A polêmica teve início na chamada “sala secreta” do tribunal, onde jurados, magistrada, acusação e defesa deliberam sobre os quesitos – perguntas que definem a condenação, absolvição e a natureza do crime. Um dos quesitos perguntava se a omissão de Monique havia sido dolosa (intencional) em relação ao homicídio.

  • Primeira votação: A maioria dos jurados respondeu “sim” à pergunta sobre omissão dolosa. Irronicamente, a própria defesa de Monique comemorou o resultado, pois seu pedido era exatamente o oposto: a desclassificação do crime para a modalidade culposa (sem intenção de matar).
  • Intervenção da juíza: Percebendo a contradição, a juíza Elizabeth Louro reconheceu publicamente o erro. “Penitencio-me do erro na formulação do quesito”, declarou a magistrada, que reformulou a pergunta e determinou uma nova votação.
  • Segunda votação: Com a pergunta ajustada, os jurados responderam pela omissão culposa, o que abriu caminho para a desclassificação do crime e, em seguida, para a concessão do perdão judicial a Monique.

Principais informações

  • Recurso do MP: O promotor Fábio Vieira dos Santos argumenta que a reformulação da pergunta pode ter causado confusão nos jurados e viciado o resultado. “Refazer a pergunta pode ter causado confusão nos jurados. A diferença de pena é muito grande entre homicídio doloso e culposo”, afirmou o promotor, que atua no mesmo tribunal que a juíza há dez anos.
  • Defesa da juíza e do advogado: A magistrada justificou a repetição da votação com base no princípio da plenitude de defesa e no artigo 490 do Código de Processo Penal, que permite refazer quesitos diante de contradições. O advogado de Monique, Hugo Novais, defendeu a decisão: “Sem a correção, o julgamento correria risco de anulação futura”.
  • Pedido de anulação: Além do MP, o assistente de acusação Cristiano Medina, que representa o pai de Henry, Leniel Borel, também anunciou que pedirá a anulação de todo o julgamento.
  • Situação de Monique: Apesar da batalha jurídica em curso, Monique Medeiros já deixou o presídio Talavera Bruce, em Gericinó. Seu advogado afirma que ela e a família estão “acuados” diante de ameaças recebidas desde a divulgação da sentença.

Contexto

O perdão judicial é um instituto raro no direito brasileiro, previsto no Código Penal. Ele se aplica, basicamente, a homicídios e lesões corporais na modalidade culposa (quando não há intenção). O juiz pode deixar de aplicar a pena se entender que as consequências do crime já puniram o autor de forma tão grave que a sanção estatal se torna desnecessária.

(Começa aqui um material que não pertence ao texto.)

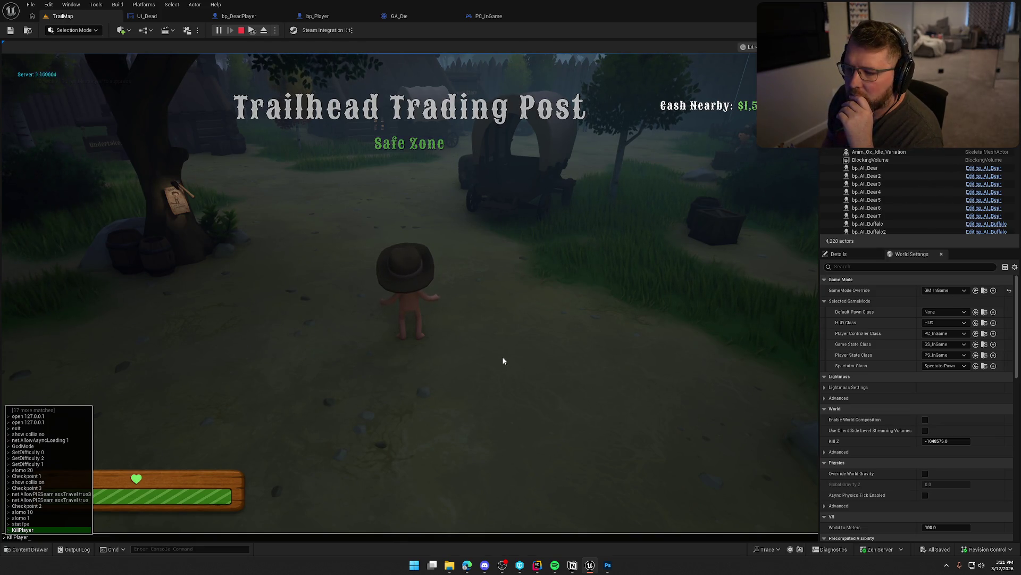
{"action": "key", "text": "Return"}
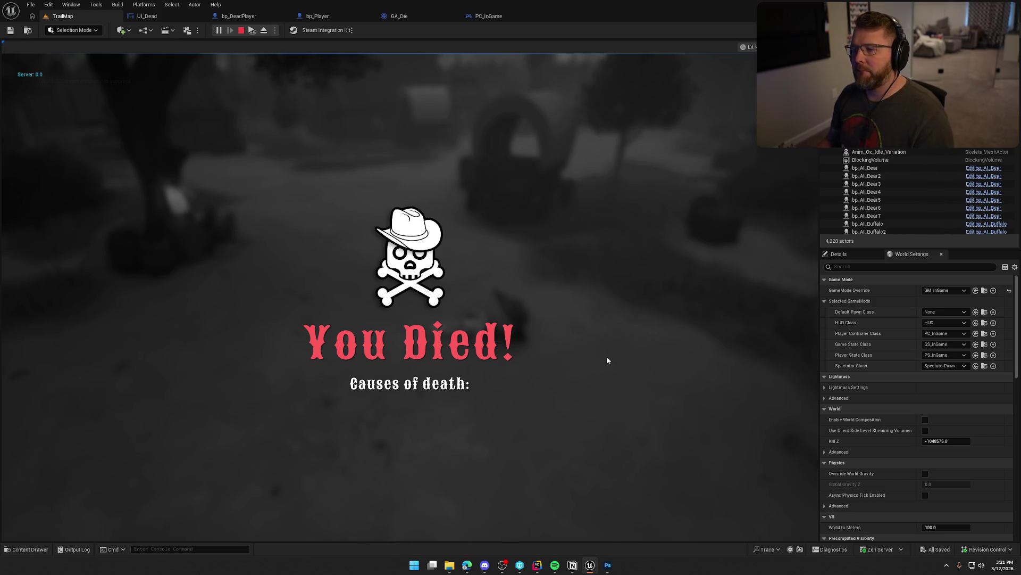
{"action": "key", "text": "Escape"}
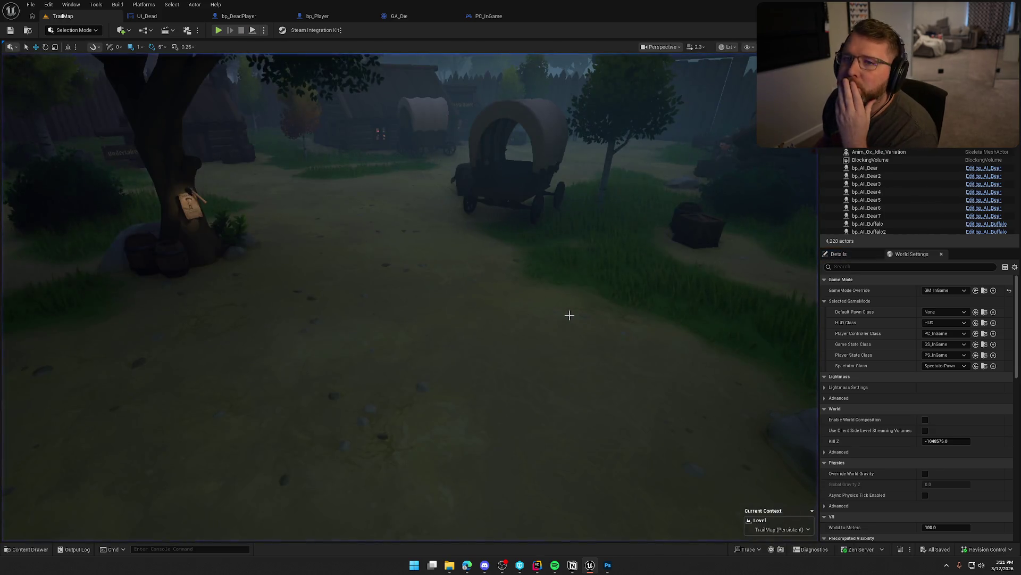
{"action": "left_click", "coordinate": [145, 16]}
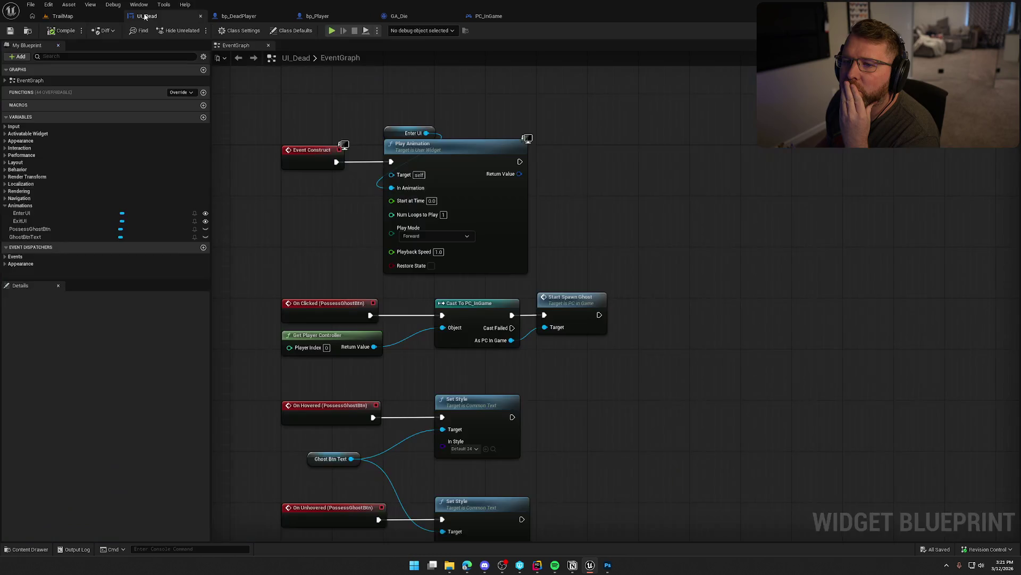
Review EnterUI's tracks in the Designer view, then return to the event graph.
{"action": "left_click", "coordinate": [986, 30]}
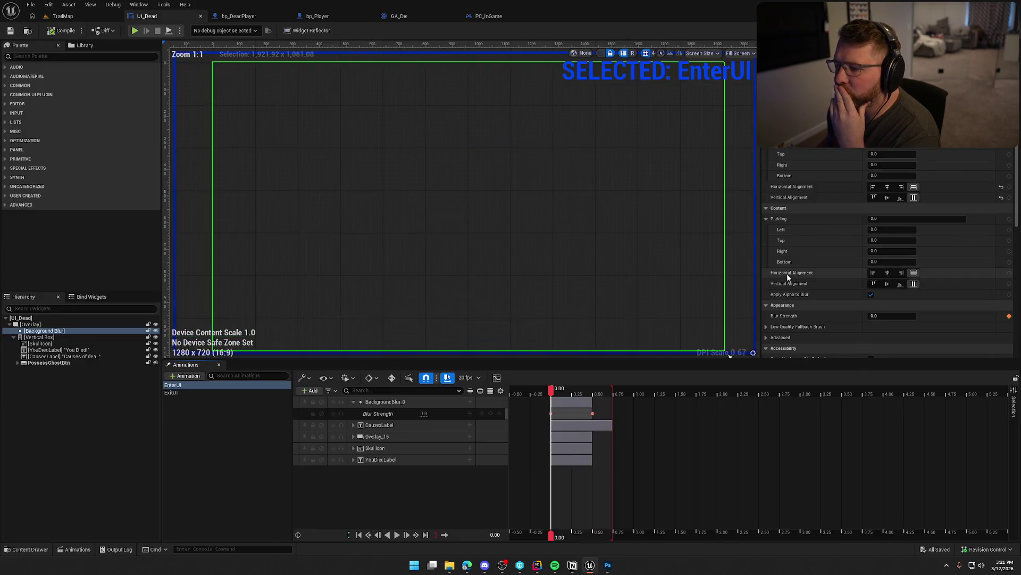
{"action": "left_click", "coordinate": [246, 417]}
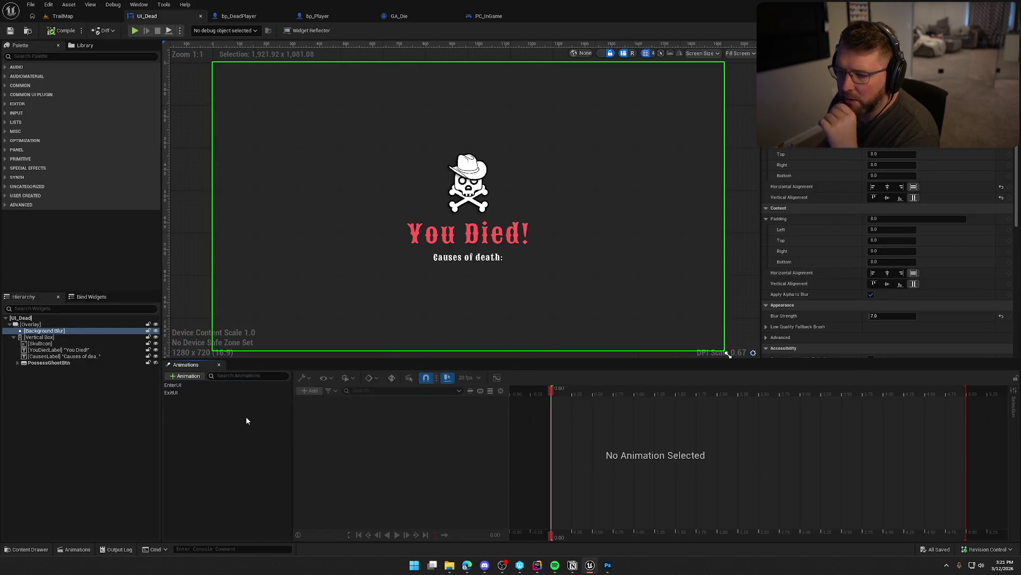
{"action": "left_click", "coordinate": [234, 384]}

Ao conceder o benefício, a juíza Elizabeth Louro descreveu Monique como uma “mãe zelosa” que sofreu “perseguição implacável contra sua honra” e “desprezo pela dor de seu luto” durante os quase cinco anos em que ficou presa preventivamente. O caso reacendeu o debate sobre os limites da aplicação do perdão judicial, que não é um direito automático do réu, mas uma decisão discricionária do magistrado baseada na proporcionalidade.

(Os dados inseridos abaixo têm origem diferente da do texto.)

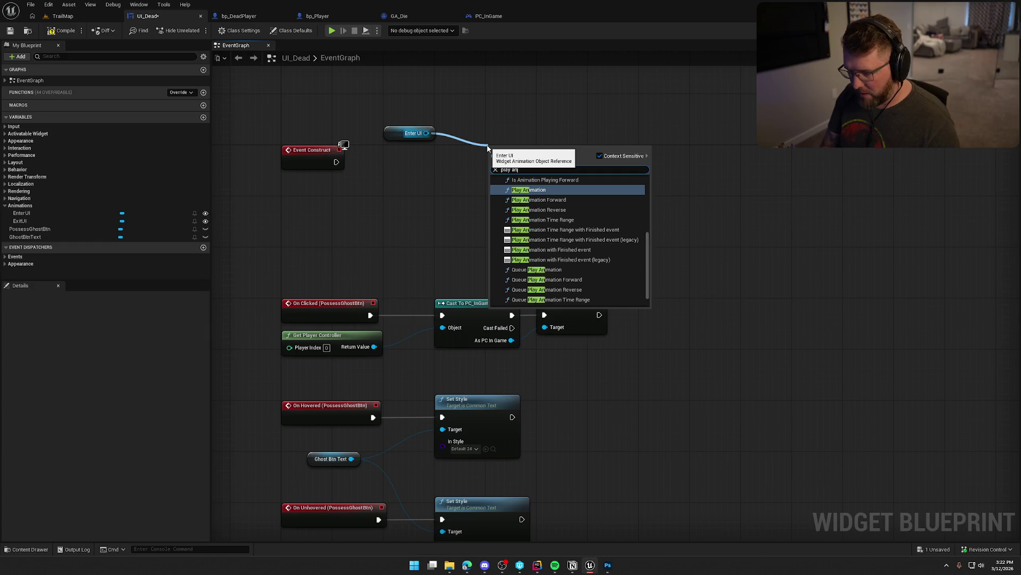
{"action": "left_click", "coordinate": [541, 249]}
{"action": "left_click_drag", "start_coordinate": [493, 162], "coordinate": [336, 162]}
{"action": "mouse_move", "coordinate": [392, 135]}
{"action": "left_mouse_down"}
{"action": "mouse_move", "coordinate": [494, 142]}
{"action": "mouse_move", "coordinate": [350, 198]}
{"action": "left_mouse_up"}
Wire a Self node into the Widget input, tidy the nodes, and compile and save.
{"action": "mouse_move", "coordinate": [494, 178]}
{"action": "left_mouse_down"}
{"action": "mouse_move", "coordinate": [373, 168]}
{"action": "mouse_move", "coordinate": [360, 184]}
{"action": "mouse_move", "coordinate": [500, 103]}
{"action": "mouse_move", "coordinate": [499, 144]}
{"action": "mouse_move", "coordinate": [449, 154]}
{"action": "left_mouse_up"}
{"action": "type", "text": "self"}
{"action": "key", "text": "Return"}
{"action": "left_click", "coordinate": [367, 198], "text": "ctrl"}
{"action": "left_click", "coordinate": [550, 152], "text": "ctrl"}
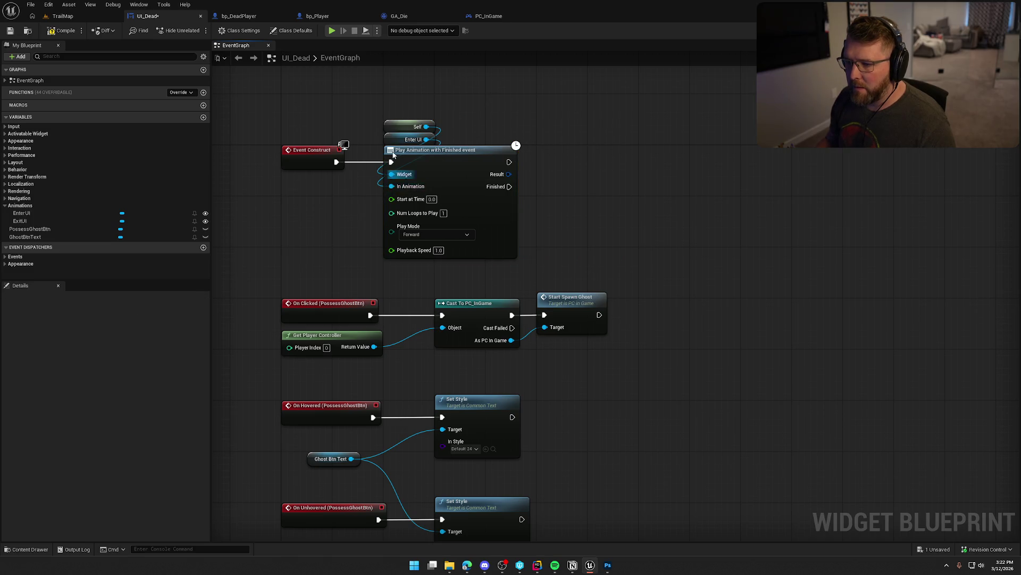
{"action": "mouse_move", "coordinate": [469, 170]}
{"action": "left_mouse_down"}
{"action": "mouse_move", "coordinate": [541, 170]}
{"action": "mouse_move", "coordinate": [547, 204]}
{"action": "left_mouse_up"}
{"action": "right_click", "coordinate": [529, 172]}
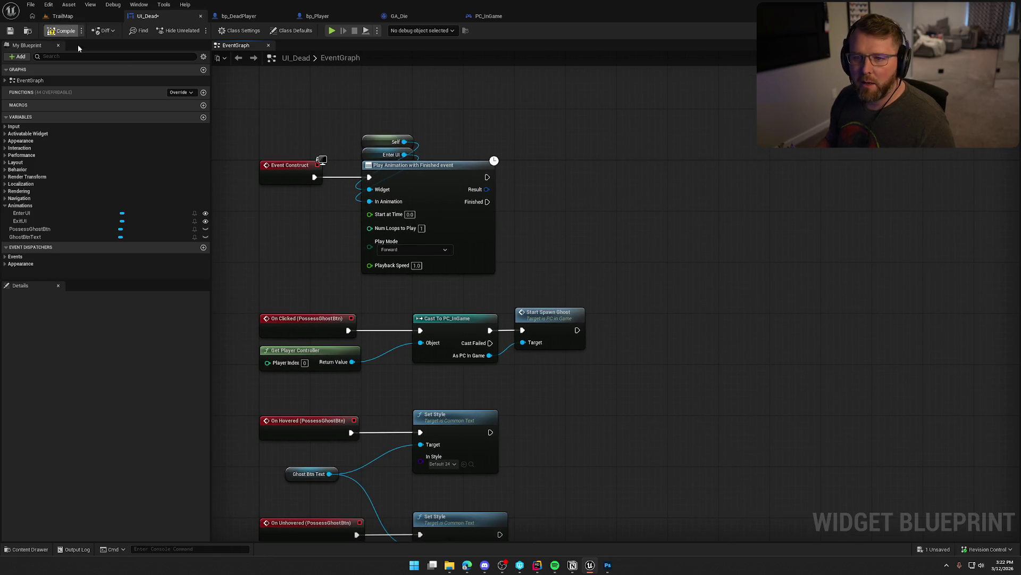
{"action": "key", "text": "ctrl+s"}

Em contraste, o ex-vereador Dr. Jairinho, padrasto da criança, foi condenado a 43 anos e nove meses de prisão por homicídio duplamente qualificado de Henry, que morreu em março de 2021 aos quatro anos de idade. A defesa dele também anunciou recurso para tentar reduzir a pena.


Entenda o perdão judicial em perguntas e respostas

TemaInformação
O que é o perdão judicial?Instituto do Código Penal onde o juiz reconhece que o crime aconteceu e que o réu é o autor, mas decide não aplicar nenhuma pena, pois as consequências do ato já puniram o indivíduo severamente.
Quando se aplica?Principalmente em crimes de homicídio culposo e lesão corporal culposa (envolvendo imprudência, negligência ou imperícia), como no exemplo clássico de um pai que atropela o próprio filho sem intenção.
O perdão é uma absolvição?Não. O réu não é declarado inocente. O juiz apenas entende que a punição estatal é desnecessária diante do sofrimento já imposto ao acusado.
O condenado fica com ficha suja?Não. O Superior Tribunal de Justiça (STJ) já definiu que a sentença que concede o perdão judicial não é uma condenação. Assim, a pessoa não tem antecedentes criminais, não é considerada reincidente e seu nome não vai para o rol de condenados.
É um direito automático?Não. O benefício não é automático. O juiz analisa cada caso concretamente, avaliando a proporcionalidade e a gravidade das consequências para o autor do crime.

Resumo da notícia

TópicoDetalhamento
Assunto principalMinistério Público do Rio recorre do perdão judicial concedido a Monique Medeiros, mãe de Henry Borel, alegando irregularidade na formulação de uma pergunta feita aos jurados.
EnvolvidosMonique Medeiros (ré), juíza Elizabeth Louro, promotor Fábio Vieira dos Santos, defesa (Hugo Novais), assistente de acusação (Cristiano Medina) e o condenado Dr. Jairinho.
Ponto central da discórdiaReformulação de quesito sobre omissão dolosa ou culposa. O MP alega que a mudança confundiu os jurados; a juíza e a defesa afirmam que a correção evitou uma anulação futura.
ImpactoCaso pode ir para um novo julgamento se o recurso for aceito pelo Tribunal de Justiça do Rio. Enquanto isso, Monique está solta, mas sob ameaças.
Próximos passosRecurso do MP e pedido de anulação do assistente de acusação serão analisados pelo Tribunal de Justiça do Rio, que decidirá se anula o julgamento ou mantém o perdão.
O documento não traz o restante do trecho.